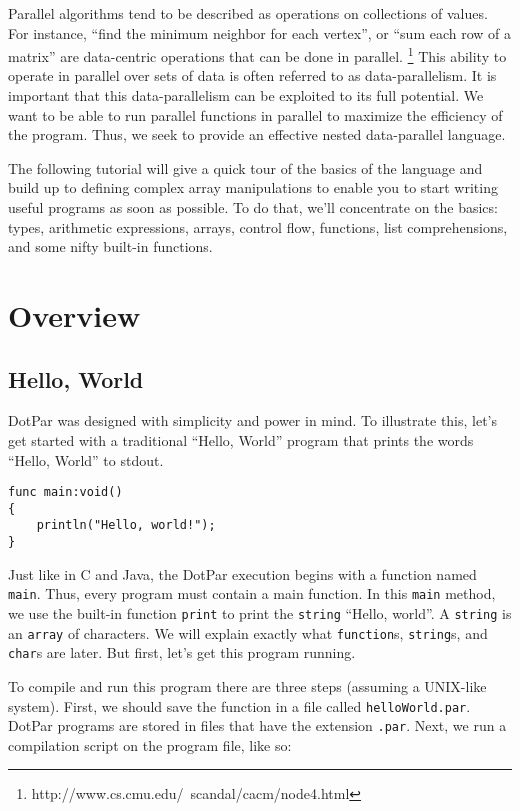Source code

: Parallel algorithms tend to be described as operations on collections of values.
For instance, ``find the minimum neighbor for each vertex'', or ``sum each row
of a matrix'' are data-centric operations that can be done in parallel.
\footnote{http://www.cs.cmu.edu/~scandal/cacm/node4.html} This ability to
operate in parallel over sets of data is often referred to as data-parallelism.
It is important that this data-parallelism can be exploited to its full
potential. We want to be able to run parallel functions in parallel to maximize
the efficiency of the program. Thus, we seek to provide an effective nested
data-parallel language.

The following tutorial will give a quick tour of the basics of the language and
build up to defining complex array manipulations to enable you to start writing
useful programs as soon as possible. To do that, we'll concentrate on the
basics: types, arithmetic expressions, arrays, control flow, functions, list
comprehensions, and some nifty built-in functions.

\section{Overview}
\subsection{Hello, World}
DotPar was designed with simplicity and power in mind. To illustrate this, let's
get started with a traditional ``Hello, World'' program that prints the words
``Hello, World'' to stdout.

\begin{verbatim}
func main:void()
{
    println("Hello, world!");
}
\end{verbatim}

Just like in C and Java, the DotPar execution begins with a function named
\verb=main=. Thus, every program must contain a main function. In this
\verb=main= method, we use the built-in function \verb=print= to print the
\verb=string= ``Hello, world''. A \verb=string= is an \verb=array= of
characters. We will explain exactly what \verb=function=s, \verb=string=s, and
\verb=char=s are later. But first, let's get this program running.

To compile and run this program there are three steps (assuming a UNIX-like
system). First, we should save the function in a file called
\verb=helloWorld.par=. DotPar programs are stored in files that have the
extension \verb=.par=. Next, we run a compilation script on the program file,
like so:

····················

### Exercise instructions
Output only an exact transcription of the lines above from the one with "useful programs as" up to and including the one with "this program running.".

### Problem solution
useful programs as soon as possible. To do that, we'll concentrate on the
basics: types, arithmetic expressions, arrays, control flow, functions, list
comprehensions, and some nifty built-in functions.

\section{Overview}
\subsection{Hello, World}
DotPar was designed with simplicity and power in mind. To illustrate this, let's
get started with a traditional ``Hello, World'' program that prints the words
``Hello, World'' to stdout.

\begin{verbatim}
func main:void()
{
    println("Hello, world!");
}
\end{verbatim}

Just like in C and Java, the DotPar execution begins with a function named
\verb=main=. Thus, every program must contain a main function. In this
\verb=main= method, we use the built-in function \verb=print= to print the
\verb=string= ``Hello, world''. A \verb=string= is an \verb=array= of
characters. We will explain exactly what \verb=function=s, \verb=string=s, and
\verb=char=s are later. But first, let's get this program running.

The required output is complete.